(T) Research and other information


Luis Williamson, a PhD student at the University of Adelaide researching the evolution of Australian sundews (Drosera spp.) and mutualistic insects (Setocoris spp.) which live on sticky leaf surfaces, feeding on captured prey asked and was given permission to work in the Tothills area.
“Last year, our group discovered that at least one undescribed Setocoris species commonly occcurs on Drosera on Kangaroo Island, through the Adelaide Hills region and in the south-east. Despite apparently being quite common, there have been few sightings of these insects in SA, and no publicly available records exist prior to our 2019 fieldwork.
Although we have (50+ year old!) records of Setocoris sightings near Mt. Remarkable, we haven’t managed to sample north of Kaiserstuhl CP yet. I’m emailing you to inquire about access to the Bushland Conservation Tothill Ranges site to sample Drosera and Setocoris over the 2020 spring season and to ask who the relevant stakeholder(s) are that we would need to contact to request permission for site access.
With the permission of Bushland Conservation, any samples would be used for research purposes only, being lodged with the State Herbarium of South Australia (Drosera) and SA Museum (Setocoris), with duplicates held by the University of Adelaide and UNSW for DNA sequencing.”
2017 February

 Good rains.  JS has been kept busy keeping other fences clear of fallen trees and branches. JS successfully applied for a grant from the Northern and Yorke NRM’s Burra to Kapunda project which covered the costs of volunteers’ travel and fencing materials when 1.2 km of fencing on the western side had to be upgraded.The grant also included money for soursob and fox control. An appreciable part of the grant was donated back to the company by our generous volunteers and shareholders and this can hopefully be used to reduce John’s work load.

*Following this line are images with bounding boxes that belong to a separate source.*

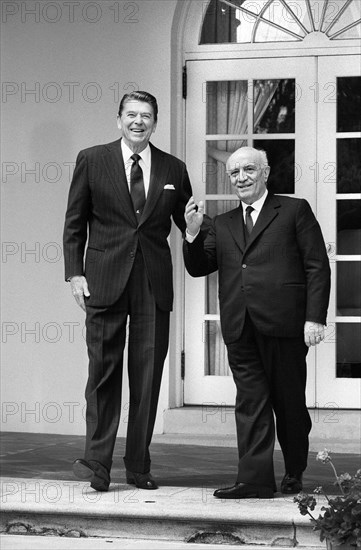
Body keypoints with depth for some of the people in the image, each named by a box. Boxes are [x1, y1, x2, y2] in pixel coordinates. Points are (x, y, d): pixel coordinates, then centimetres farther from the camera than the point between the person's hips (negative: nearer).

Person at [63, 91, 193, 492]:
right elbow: (75, 224, 5)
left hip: (154, 284, 2)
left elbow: (190, 225, 16)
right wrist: (75, 273, -4)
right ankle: (96, 461, 2)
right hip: (105, 280, -2)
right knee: (103, 372, -2)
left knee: (148, 376, 4)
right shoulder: (92, 161, 4)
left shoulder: (173, 170, 9)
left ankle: (139, 465, 12)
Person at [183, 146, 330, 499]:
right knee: (250, 401, -1)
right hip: (240, 329, 4)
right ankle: (255, 480, -3)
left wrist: (314, 318, -9)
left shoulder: (294, 211, 7)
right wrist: (192, 233, -3)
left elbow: (317, 267, 1)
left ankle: (295, 473, 23)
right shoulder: (223, 225, 20)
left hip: (282, 324, -3)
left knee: (288, 401, 6)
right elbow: (197, 268, 15)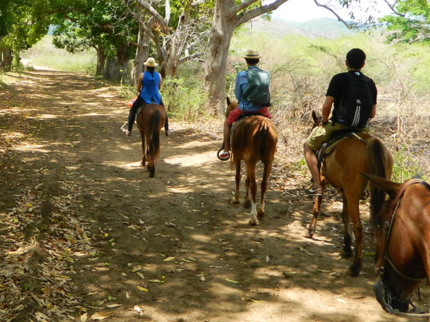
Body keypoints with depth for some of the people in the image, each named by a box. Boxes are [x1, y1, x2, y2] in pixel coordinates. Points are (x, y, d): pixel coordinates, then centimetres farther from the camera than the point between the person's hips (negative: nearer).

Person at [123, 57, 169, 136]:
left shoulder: (142, 75, -11)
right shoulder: (159, 75, -4)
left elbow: (138, 88, -4)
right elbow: (159, 87, 6)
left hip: (144, 98, -2)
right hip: (156, 98, 2)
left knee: (132, 109, 20)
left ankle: (129, 130, 15)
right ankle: (166, 130, 33)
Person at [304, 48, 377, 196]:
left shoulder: (338, 79, -8)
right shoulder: (370, 83, 5)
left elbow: (327, 105, -15)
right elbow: (372, 113, 5)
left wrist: (325, 121, 3)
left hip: (338, 125, -4)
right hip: (362, 128, 4)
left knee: (308, 146, 16)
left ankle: (317, 185, 4)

2014 (information from the report of the Nature Conservation Society of SA Inc., April 2014- authors Tim Milne, Georgina Mollison and Erin Sautter)

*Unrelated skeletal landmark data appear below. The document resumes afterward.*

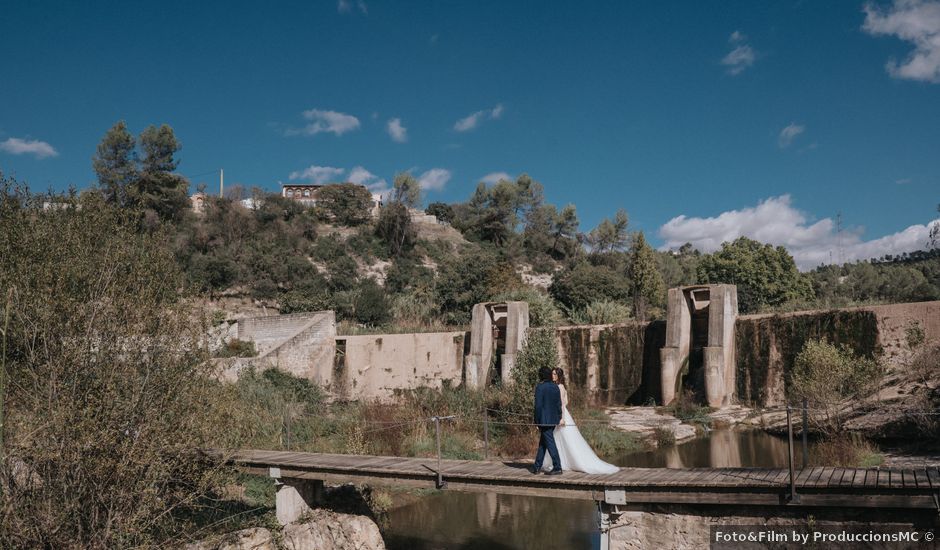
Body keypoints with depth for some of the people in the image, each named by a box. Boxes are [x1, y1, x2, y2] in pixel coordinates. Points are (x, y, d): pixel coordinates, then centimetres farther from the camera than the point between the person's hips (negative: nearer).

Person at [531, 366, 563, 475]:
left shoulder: (540, 387, -14)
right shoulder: (555, 387, 6)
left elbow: (538, 405, -15)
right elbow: (559, 404, 8)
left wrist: (537, 421, -8)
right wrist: (559, 417, 15)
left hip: (544, 420, -7)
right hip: (553, 419, 7)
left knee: (550, 443, -3)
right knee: (542, 442, 15)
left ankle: (557, 467, -4)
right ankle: (537, 466, 22)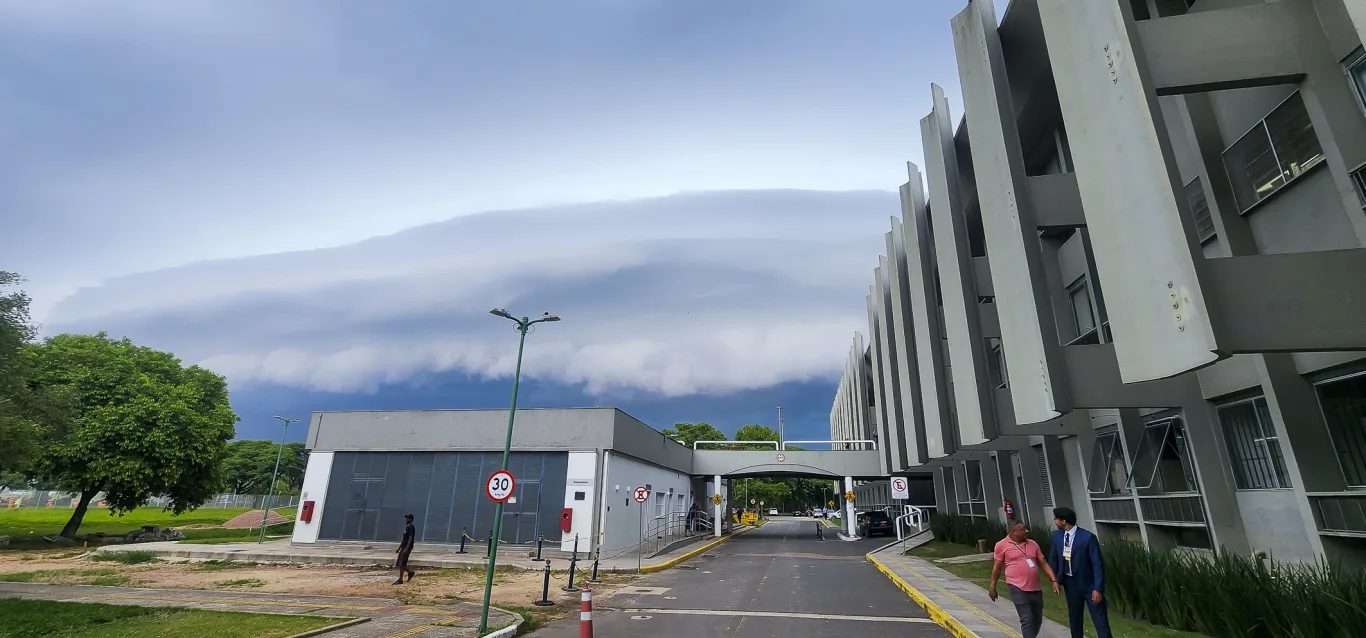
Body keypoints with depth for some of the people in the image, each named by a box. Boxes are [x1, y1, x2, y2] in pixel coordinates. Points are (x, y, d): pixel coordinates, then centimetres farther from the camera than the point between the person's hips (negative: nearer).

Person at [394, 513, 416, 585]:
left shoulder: (411, 527, -13)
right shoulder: (406, 527, 17)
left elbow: (410, 539, -20)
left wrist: (406, 549, -25)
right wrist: (399, 548, 21)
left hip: (407, 548, -10)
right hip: (403, 547, 10)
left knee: (401, 564, -7)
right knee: (398, 563, 11)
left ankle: (400, 580, 1)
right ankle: (410, 572, 22)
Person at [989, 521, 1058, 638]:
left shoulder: (1033, 544, 9)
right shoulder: (1002, 545, -4)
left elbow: (1044, 564, 10)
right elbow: (997, 567, 1)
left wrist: (1054, 580, -3)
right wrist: (992, 586, 3)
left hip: (1035, 588, 5)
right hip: (1017, 588, -5)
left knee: (1037, 620, 14)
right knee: (1027, 619, -9)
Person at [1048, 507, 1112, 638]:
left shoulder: (1088, 537, -20)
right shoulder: (1057, 535, -3)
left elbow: (1098, 564, -17)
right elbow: (1053, 557, 9)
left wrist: (1098, 589, -19)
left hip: (1089, 584, -5)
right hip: (1070, 584, 5)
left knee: (1100, 621, 1)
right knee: (1074, 618, 17)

A survey of the flora and fauna in the Tothill range was undertaken by the Nature conservation Society in the spring of 2008 using many volunteers from Bushland Conservation Ltd as well as others. The survey aimed to assess the biodiversity of the region for this significant area of remnant vegetation. Sixteen sites were selected and surveyed for flora and fauna. A total of 223 species of plants were recorded, 182 (82%) were native and 41 were introduced weed species.  18 mammals (including seven bats) were recorded. Ten native mammals were identified to species level, two of the seven bats were identified to genus level (the remainder to species level) and five introduced species were identified.  44 birds, 43 native and one introduced species were recorded. Three species were of state conservation significance: the White Winged Chough, the Peregrine Falcon and the Diamond Firetail. 17 reptiles made up of fifteen lizard and snake species were recorded. Three native amphibian species were found in the surveys. Eight plant species and six animal species of state conservation significance were recorded.